In this song, Campbell sings about a woman who was a beauty in her youth, when lots of men vied for her attention. Now she is older, and staring at the wrinkles on her face, she thinks about those days and wonders how her life could have turned out differently. When we get to the chorus, we learn that the singer is her husband - the man for whom she "gave up the good time." She is but an everyday housewife, wearing a housedress and living a mundane life. The days when she turned heads are long behind her.
Many American woman could relate to the song, as the image of the happy housewife portrayed on TV shows and in magazines didn't always mesh with reality.
This was written by Chris Gantry, one of the first Nashville songwriters in what would later be known as the "Outlaw Country" genre (Gantry gets a mention in the intro to the Kris Kristofferson song "The Pilgrim: Chapter 33," when Kristofferson says, "Started writing this song about Chris Gantry...").

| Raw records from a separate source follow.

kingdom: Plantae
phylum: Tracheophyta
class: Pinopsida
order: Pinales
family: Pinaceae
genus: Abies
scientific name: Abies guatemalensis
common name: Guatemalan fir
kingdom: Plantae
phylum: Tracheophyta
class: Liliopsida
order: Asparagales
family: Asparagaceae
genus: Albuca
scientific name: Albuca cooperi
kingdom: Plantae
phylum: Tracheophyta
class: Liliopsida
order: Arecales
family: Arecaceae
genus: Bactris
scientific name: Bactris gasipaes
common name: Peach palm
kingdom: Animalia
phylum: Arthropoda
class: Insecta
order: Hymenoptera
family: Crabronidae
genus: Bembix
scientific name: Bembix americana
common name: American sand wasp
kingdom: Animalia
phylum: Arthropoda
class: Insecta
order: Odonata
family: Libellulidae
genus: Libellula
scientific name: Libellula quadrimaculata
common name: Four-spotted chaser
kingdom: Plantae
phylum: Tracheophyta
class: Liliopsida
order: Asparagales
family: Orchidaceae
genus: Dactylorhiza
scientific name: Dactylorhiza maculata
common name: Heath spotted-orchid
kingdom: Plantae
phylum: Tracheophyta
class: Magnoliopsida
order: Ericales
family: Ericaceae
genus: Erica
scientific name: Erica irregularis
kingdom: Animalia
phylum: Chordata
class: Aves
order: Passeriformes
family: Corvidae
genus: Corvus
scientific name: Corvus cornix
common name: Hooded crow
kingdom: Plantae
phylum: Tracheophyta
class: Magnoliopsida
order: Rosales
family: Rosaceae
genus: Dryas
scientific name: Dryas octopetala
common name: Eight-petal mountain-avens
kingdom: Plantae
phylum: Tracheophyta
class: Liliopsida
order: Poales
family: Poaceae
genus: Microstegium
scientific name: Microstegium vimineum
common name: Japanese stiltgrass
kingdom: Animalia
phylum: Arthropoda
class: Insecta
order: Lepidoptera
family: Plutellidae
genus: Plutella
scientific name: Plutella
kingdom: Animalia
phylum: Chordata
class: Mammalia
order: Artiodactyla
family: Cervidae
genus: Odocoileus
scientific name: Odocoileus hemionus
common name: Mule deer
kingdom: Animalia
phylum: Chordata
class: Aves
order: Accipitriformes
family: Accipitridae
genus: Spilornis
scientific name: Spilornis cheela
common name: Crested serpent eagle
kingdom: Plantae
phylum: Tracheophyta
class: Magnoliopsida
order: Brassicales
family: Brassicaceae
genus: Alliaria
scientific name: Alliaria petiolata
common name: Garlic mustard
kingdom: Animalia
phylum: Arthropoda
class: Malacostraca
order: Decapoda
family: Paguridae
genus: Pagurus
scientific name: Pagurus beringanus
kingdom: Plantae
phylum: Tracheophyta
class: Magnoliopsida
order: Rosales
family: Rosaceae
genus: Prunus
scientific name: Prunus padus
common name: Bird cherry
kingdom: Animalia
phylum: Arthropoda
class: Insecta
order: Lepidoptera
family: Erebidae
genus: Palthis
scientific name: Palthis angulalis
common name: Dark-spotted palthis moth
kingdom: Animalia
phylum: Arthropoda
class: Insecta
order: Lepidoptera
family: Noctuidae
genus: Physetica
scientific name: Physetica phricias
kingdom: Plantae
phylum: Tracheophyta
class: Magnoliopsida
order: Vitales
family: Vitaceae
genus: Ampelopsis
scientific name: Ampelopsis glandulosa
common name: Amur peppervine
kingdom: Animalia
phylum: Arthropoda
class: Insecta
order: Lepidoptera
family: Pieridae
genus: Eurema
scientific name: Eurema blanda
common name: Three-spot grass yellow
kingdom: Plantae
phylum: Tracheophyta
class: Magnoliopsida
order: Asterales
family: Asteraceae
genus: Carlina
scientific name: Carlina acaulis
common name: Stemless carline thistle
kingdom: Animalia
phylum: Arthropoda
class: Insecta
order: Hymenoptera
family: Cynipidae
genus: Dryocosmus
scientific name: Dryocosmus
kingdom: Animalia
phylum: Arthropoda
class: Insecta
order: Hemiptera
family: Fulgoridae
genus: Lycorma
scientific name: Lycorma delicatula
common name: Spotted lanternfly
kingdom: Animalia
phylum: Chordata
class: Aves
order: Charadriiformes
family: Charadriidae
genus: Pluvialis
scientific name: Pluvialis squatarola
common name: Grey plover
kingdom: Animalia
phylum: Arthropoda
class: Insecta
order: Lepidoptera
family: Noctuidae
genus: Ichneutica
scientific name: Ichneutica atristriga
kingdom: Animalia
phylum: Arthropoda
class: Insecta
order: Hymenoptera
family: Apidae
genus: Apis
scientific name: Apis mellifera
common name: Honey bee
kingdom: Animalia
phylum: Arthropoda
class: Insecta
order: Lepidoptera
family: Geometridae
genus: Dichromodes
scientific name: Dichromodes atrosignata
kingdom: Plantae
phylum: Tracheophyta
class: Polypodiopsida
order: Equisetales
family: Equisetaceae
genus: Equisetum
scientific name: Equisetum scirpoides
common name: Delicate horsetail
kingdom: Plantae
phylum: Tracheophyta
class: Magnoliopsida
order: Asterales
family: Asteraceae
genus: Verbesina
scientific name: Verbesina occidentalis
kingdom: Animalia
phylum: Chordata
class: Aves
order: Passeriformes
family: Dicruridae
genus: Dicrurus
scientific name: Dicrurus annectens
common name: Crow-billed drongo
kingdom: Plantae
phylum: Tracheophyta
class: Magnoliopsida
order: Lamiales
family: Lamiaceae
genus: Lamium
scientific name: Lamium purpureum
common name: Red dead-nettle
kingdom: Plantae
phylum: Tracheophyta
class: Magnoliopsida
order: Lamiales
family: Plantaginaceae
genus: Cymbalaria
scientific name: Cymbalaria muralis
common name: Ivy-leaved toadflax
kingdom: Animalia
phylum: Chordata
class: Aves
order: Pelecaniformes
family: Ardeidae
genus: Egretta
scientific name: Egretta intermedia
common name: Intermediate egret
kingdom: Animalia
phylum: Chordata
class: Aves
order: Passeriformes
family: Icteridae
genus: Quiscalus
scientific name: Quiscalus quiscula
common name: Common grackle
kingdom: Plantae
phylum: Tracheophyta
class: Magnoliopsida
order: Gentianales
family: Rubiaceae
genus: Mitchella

"Dreams of the Everyday Housewife" was the only Hot 100 hit Gantry wrote; like many of his songs, it deals with the emotional turmoil that many people face when they question their choices in life.
Three different artists released this song in 1968: Campbell, Gary Puckett & The Union Gap, and Wayne Newton. In August that year, the Campbell and Newton versions battled on the Hot 100, with Newton's peaking at #60 and Campbell's reaching #32.
Campbell's rendition also went to #3 on the Country chart; it was released as the follow-up to his first country #1 hit: "I Wanna Live" (written by John D. Loudermilk).
Al DeLory produced this track. Like Campbell, DeLory was part of the elite group of session musicians that played on many of the hit songs recorded in Los Angeles. When Campbell established his solo career, DeLory became his go-to producer.